Моя покойная мама была женщина с характером. Она могла бескорыстно и искренно помочь людям, первой шла на помощь родственникам, соседям и просто сельчанам. Она целыми ночами дежурила возле больных, делала на дому курс лечения, когда в горах Джурмута не было ещё автомобильной дороги и не могла приехать скорая помощь. Но был у мамы один недостаток — иногда она была слишком резка и прямолинейна, говорила людям в лицо не очень приятные для них вещи. За что отец её поругивал и называл «гьаб лъел гьечIаб ханжар» (клинок или кинжал без ножен). Отец для нашей семьи и школы, где работал, был непререкаемым авторитетом. Не дадут мне соврать джурмутовцы. И мама была единственной, кто осмеливался спорить с ним. Такое случалось, когда она начинала хвастать селом своего отца. Родом мама была из соседнего аула, хвалилась своим тухумом, какими-то газиями из своего тухума, достатком, богатством дома, где родилась и жила до замужества. У отца моего родители умерли рано, и он поехал в город, в интернат, а мама росла в горах в доме зажиточного джурмутовца, который имел крепкое хозяйство. Однажды мама говорит:

— Наш дом никогда не знал, что такое нехватка еды. У отца всё было. Он делал большие мешки из шкур козла, мыл, чистил и заполнял их пчелиным мёдом. Грузил мешки на трёх лошадей и вёз через Тлянаду в Ритляб, дальше — в Чародинский район, а оттуда в Кумух. Продавал лакцам высшего качества мёд и возвращался с рулонами ткани. У нас дома стояли три сундука с отрезами, три сундука кукурузы, дно которых никто не видел со времён моего прапрадеда (всегда полные были они), и была целая отара овец. Когда я одно за другим платья меняла, ваши салдинки были в залатанных экъделах!
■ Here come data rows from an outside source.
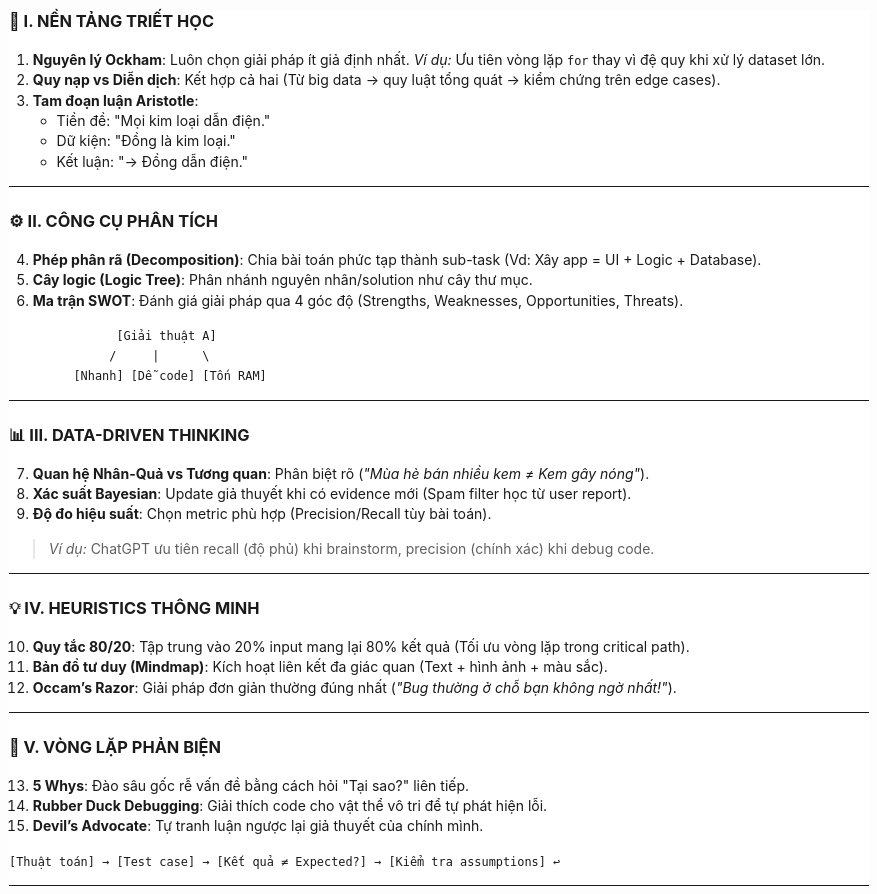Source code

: 
### **🧩 I. NỀN TẢNG TRIẾT HỌC**  
1. **Nguyên lý Ockham**: Luôn chọn giải pháp ít giả định nhất. *Ví dụ:* Ưu tiên vòng lặp `for` thay vì đệ quy khi xử lý dataset lớn.  
2. **Quy nạp vs Diễn dịch**: Kết hợp cả hai (Từ big data → quy luật tổng quát → kiểm chứng trên edge cases).  
3. **Tam đoạn luận Aristotle**:  
   - Tiền đề: "Mọi kim loại dẫn điện."  
   - Dữ kiện: "Đồng là kim loại."  
   - Kết luận: "→ Đồng dẫn điện."  

---

### **⚙️ II. CÔNG CỤ PHÂN TÍCH**  
4. **Phép phân rã (Decomposition)**: Chia bài toán phức tạp thành sub-task (Vd: Xây app = UI + Logic + Database).  
5. **Cây logic (Logic Tree)**: Phân nhánh nguyên nhân/solution như cây thư mục.  
6. **Ma trận SWOT**: Đánh giá giải pháp qua 4 góc độ (Strengths, Weaknesses, Opportunities, Threats).  

```  
               [Giải thuật A]  
              /     |      \  
         [Nhanh] [Dễ code] [Tốn RAM]  
```  

---

### **📊 III. DATA-DRIVEN THINKING**  
7. **Quan hệ Nhân-Quả vs Tương quan**: Phân biệt rõ (*"Mùa hè bán nhiều kem ≠ Kem gây nóng"*).  
8. **Xác suất Bayesian**: Update giả thuyết khi có evidence mới (Spam filter học từ user report).  
9. **Độ đo hiệu suất**: Chọn metric phù hợp (Precision/Recall tùy bài toán).  

> *Ví dụ:* ChatGPT ưu tiên recall (độ phủ) khi brainstorm, precision (chính xác) khi debug code.  

---

### **💡 IV. HEURISTICS THÔNG MINH**  
10. **Quy tắc 80/20**: Tập trung vào 20% input mang lại 80% kết quả (Tối ưu vòng lặp trong critical path).  
11. **Bản đồ tư duy (Mindmap)**: Kích hoạt liên kết đa giác quan (Text + hình ảnh + màu sắc).  
12. **Occam’s Razor**: Giải pháp đơn giản thường đúng nhất (*"Bug thường ở chỗ bạn không ngờ nhất!"*).  

---

### **🔁 V. VÒNG LẶP PHẢN BIỆN**  
13. **5 Whys**: Đào sâu gốc rễ vấn đề bằng cách hỏi "Tại sao?" liên tiếp.  
14. **Rubber Duck Debugging**: Giải thích code cho vật thể vô tri để tự phát hiện lỗi.  
15. **Devil’s Advocate**: Tự tranh luận ngược lại giả thuyết của chính mình.  

```  
[Thuật toán] → [Test case] → [Kết quả ≠ Expected?] → [Kiểm tra assumptions] ↩  
```  

---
— Не знаю, какие ты платья носила. Я тебя, несчастную доярку в галошах, испачканных навозом, одел, обул и устроил учиться, — говорил отец в ответ. — А ваше богатство досталось ворам. Если бы не наш салдинец Гамшули Муртазали, у вас всё подчистую забрали бы!

Заметив мой интерес, отец повернулся ко мне и стал рассказывать:

— У нас в ауле был такой тухум — Гамшулиял, многие из них переселились в Цор, а оставшиеся спустились на равнину, они тут в Дагестане. Их предок был прославленный в округе кузнец. Однажды отец твоей мамы пошёл к нему, чтобы заказать навесной замок. Муртазали Гамшули сказал ему: «Сделаю, но мой замок ценой в два годовалых барана». Абдурахимил Мухама возмутился: что это за цена? Как, мол, можно за висячую железку требовать целых двух баранов. Кузнец сказал: «Неужели у тебя в том доме меньше чем на два барана богатства? Если меньше, тогда повесь на дверь деревянный засов и живи. У меня нет замков, которые висят на дверях, где меньше чем на два барана богатства». Правда остроумный ответ? — сказал отец, улыбнулся и посмотрел на меня довольный.